Hirschsprung’s disease and associated congenital heart defects: a prospective observational study from a single institution

Objectives: to define the prevalence and characteristics of associated congenital heart diseases in patients with Hirschsprung’s disease. Method: all patients with a histological diagnosis of Hirschsprung’s disease admitted to our hospital between January 2010 and December 2013 were included in this prospective observational study and underwent cardiovascular screening. Cardiac anatomy was assessed by a segmental echocardiographic approach.

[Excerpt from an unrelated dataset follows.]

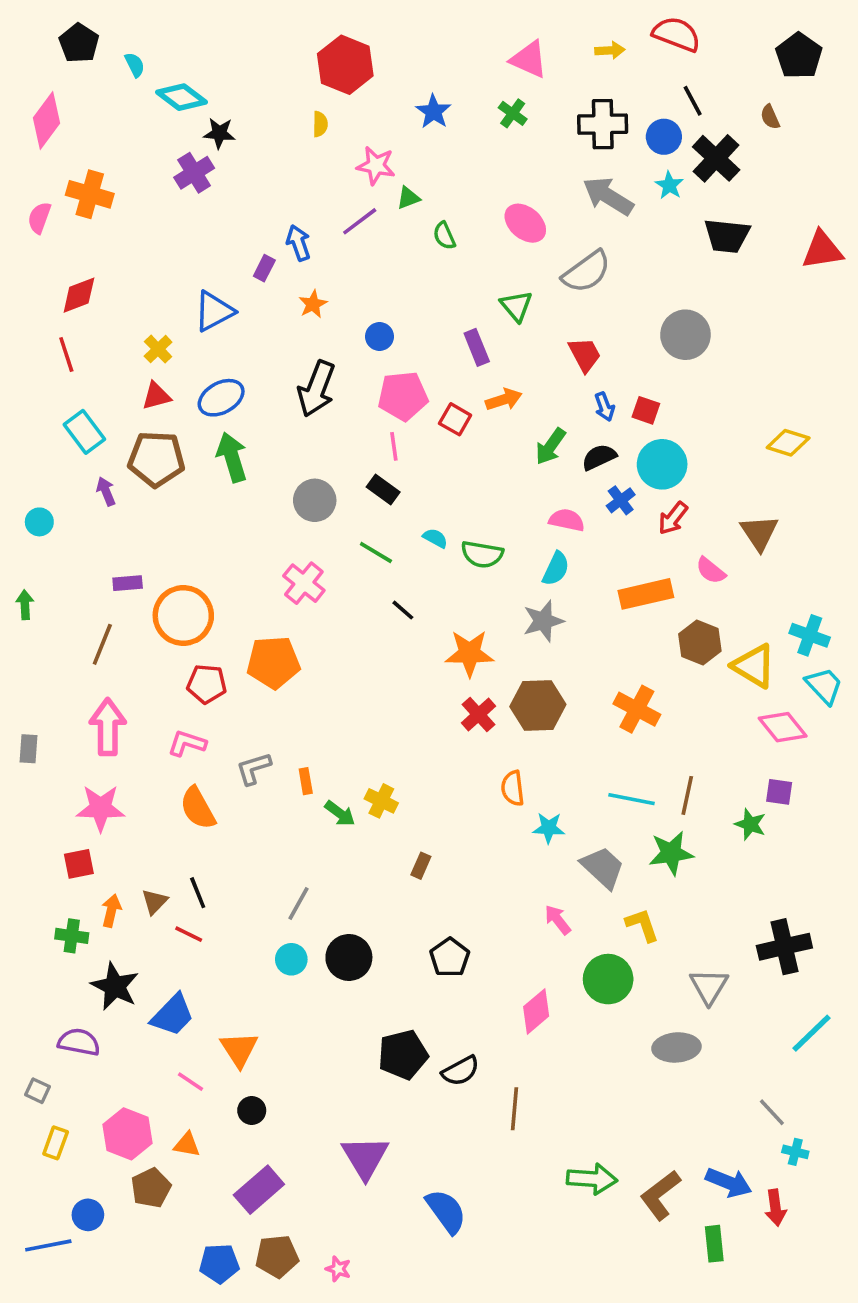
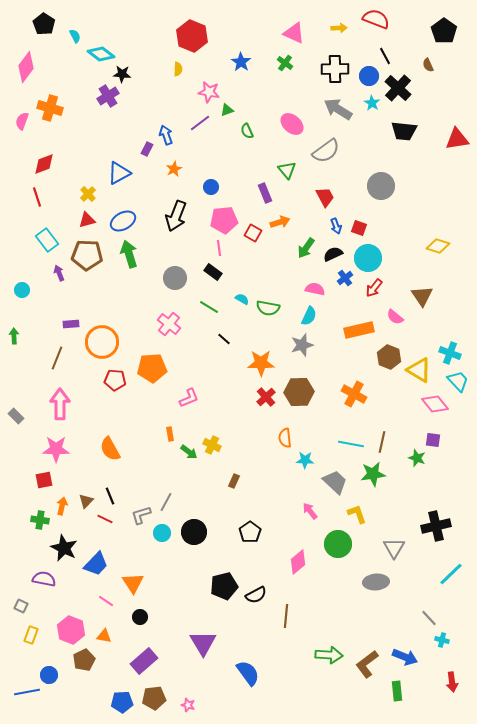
pink L-shape: (187, 743) -> (189, 398), moved, turned 140
gray rectangle: (29, 749) -> (16, 416), turned -49
gray L-shape: (254, 768) -> (141, 515), moved
red arrow: (775, 1208) -> (452, 682), moved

Measurements of aortic root and left ventricular dimensions, wall thickness and function were obtained. Congenital heart diseases requiring a percutaneous or surgical intervention were described as major hearts diseases. Results: 133 consecutive patients were enrolled at median age of 2.3 years. Eleven patients (8.3%) presented an associated heart disease. Moreover five patients had mild dilatation of aortic root. 6/11 (4.5%) patients had a major congenital heart diseases requiring surgical repair. Conclusions: prevalence of associated congenital heart diseases was slightly higher than in previous papers, and mostly represented by septal defects. 4/6 patients with major heart disease had also a chromosomal anomaly. If we do not consider the subpopulation of patients with a chromosomal anomaly, cardiac defects were present in 3.8% of the patients. Based on these results we suggest to perform routine echocardiogram in all Hirschsprung patients, with or without associated chromosomal syndromes.